I ALWAYS TAKE the studio stairs instead of the elevator, because it’s just one floor and because I’m a slight freak about stairs: I like to control the pace, and I like to avoid that press ’n’ stare pose of phone scrolling that happens outside elevators. I get too sucked into my device.

Brian Finke

Once in my office, I drop my bag and head to wardrobe, where I pick up my suit right away. Back in my office, I hang the suit and change into some workout clothes for a mortifying 15 minutes or so of light exercise. It’s definitely amateur hour: leg swings, arm circles, planks, pushups, backbends, Supermans. But my philosophy on exercise is “often and brief.” I feel like the mind is part of the body. I can’t think unless I‘m warm.

Brian Finke

5:45 a.m. | Briefing Time

EVERY MORNING, we have our own briefing sheets to read but also do a verbal walk-through of the show—what’s on, when, and where there might be tricky transitions. Plus, we talk guests. What do we want to ask them? What’s most interesting? I use this window to jot a few notes to myself—little ideas that might work to button up or build out a segment.

Hosting a morning show feels a lot like hosting a dinner party: People arrive and tell their stories, and your job is to keep things moving along without anyone yawning or fighting.

Brian Finke

6:00 a.m. | Moment of Zen

WE STILL GET a stack of newspapers every morning, and just before I head to set, I paw through it and read a couple articles that have nothing to do with our show. It reminds me that the world is large and old and no one knows it all. I’ll even underline a phrase or two as I read. It gives everything the feel of a weekend or a slow breakfast, waiting for a couple friends to arrive, which is a pretty good mood for a morning show.

Brian Finke

6:15–6:30 a.m. | Makeup and Call Time

I USED TO insist that I do my own thing but now give myself over to the talents of the hair-and-makeup team. They’re capable of almost completely erasing the haggard, sallow look of fatherhood and making my outside appear alert even if my brain is a little foggy.

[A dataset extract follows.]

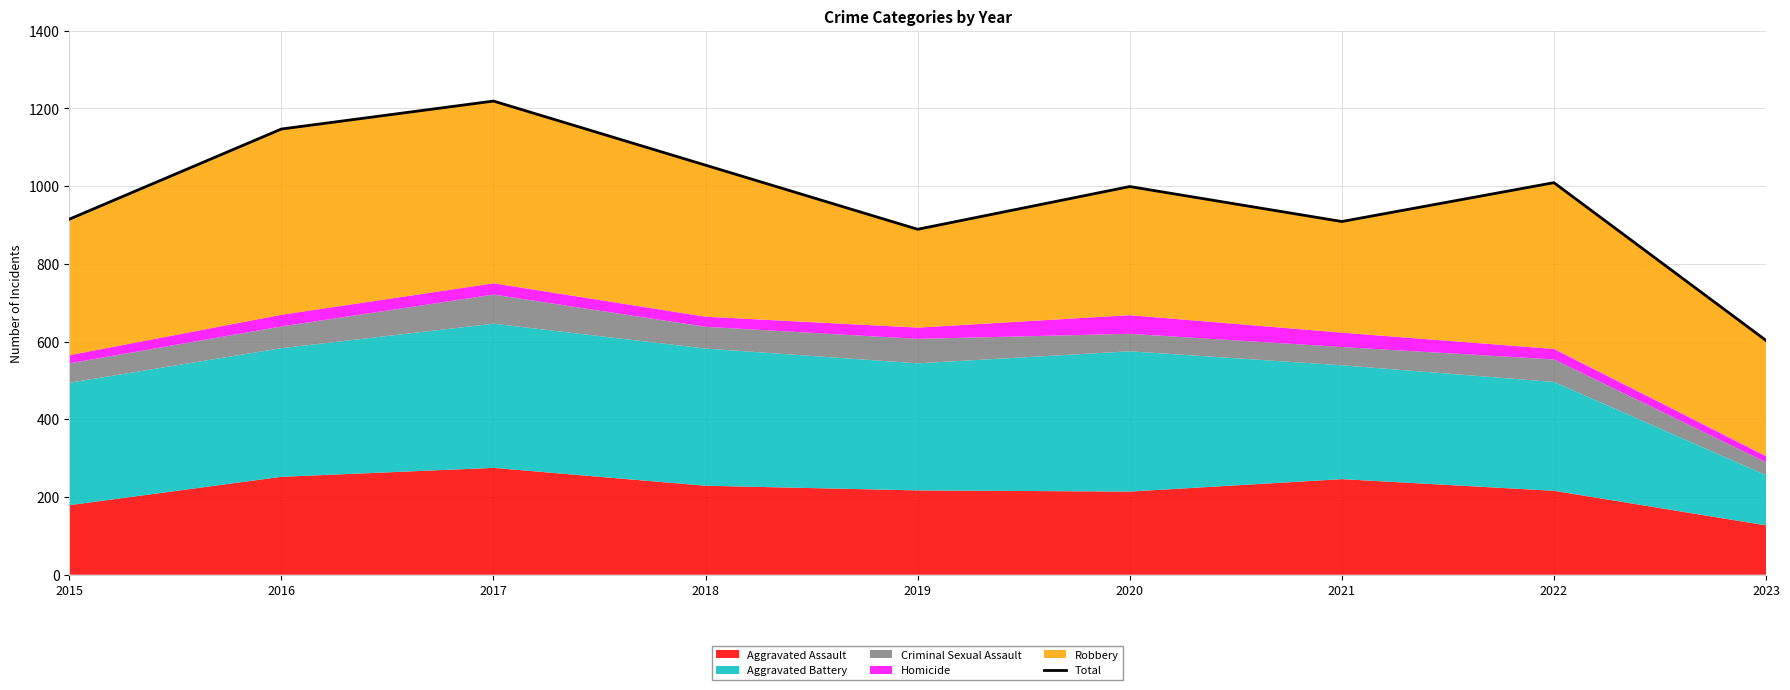

What is the difference between the second highest and second lowest values?

258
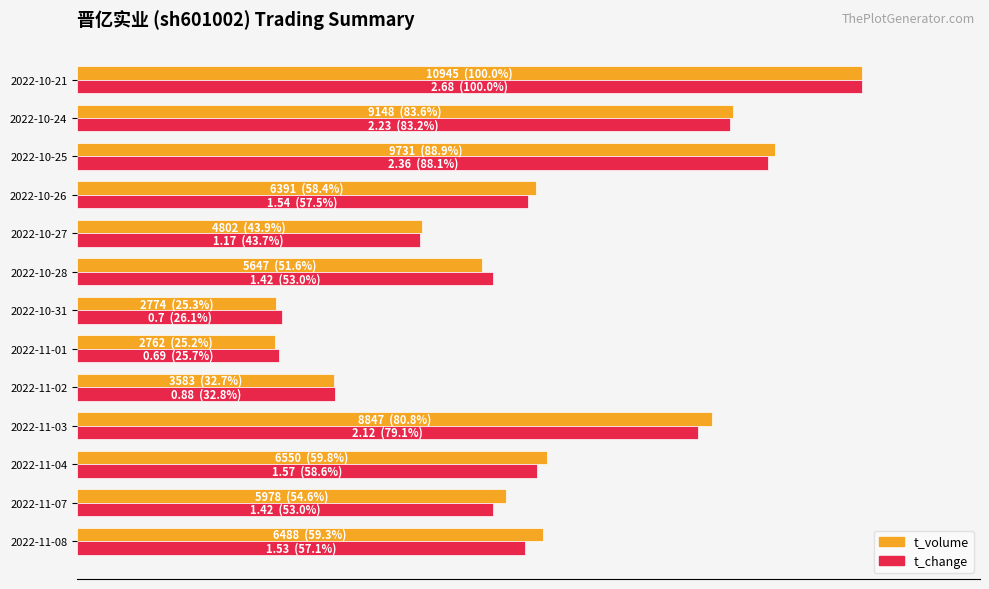

What are all the series names shown in the legend?

t_volume, t_change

And a note about that: Sleep deprivation is real and cumulative, and there’s no solution other than shut-eye. But I do have a trick for when I’m feeling a little extra bleary—after, say, shooting a story in San Francisco before flying on a red-eye home and going straight to set. I tell myself that “slow is smooth, and smooth is fast.”

I learned this from a special operations weather team airman, aka SOWT (pronounced SOW-TEE). I did a big, immersive piece with these guys. They are U. S. Air Force special tactics officers who attach to Navy SEAL and Army Ranger teams for spot weather and terrain analysis. I think the phrase is used throughout special operations.

It keeps my head in the moment. And what a moment it is: We pretape some headlines, but the show is all live, and once the red light goes on, there’s no such thing as a pause button.

Brian Finke

7:50 a.m. | Midshow Break

REMEMBER MY no-breakfast rule? Well, I break it after our first hour, with a couple spoons of peanut butter taken from a spread in the greenroom, which is where all our guests hang out before going on-air. On our best days, the place feels like a clubhouse for the country’s most interesting people, and I wander in for the peanut butter. It isn’t a pretty choice, or a wise one, given that I can’t have it stuck to the roof of my mouth on camera. But it’s the only thing I’d call a superfood.

Besides, at 9:00 a.m., when the show is over, the rest of my day begins—with shoots, scripts, and the many small domestic fires of daily life. Some days I’m not done until it’s time to do it all over again. There are few things better than sleep. But this job is one of them.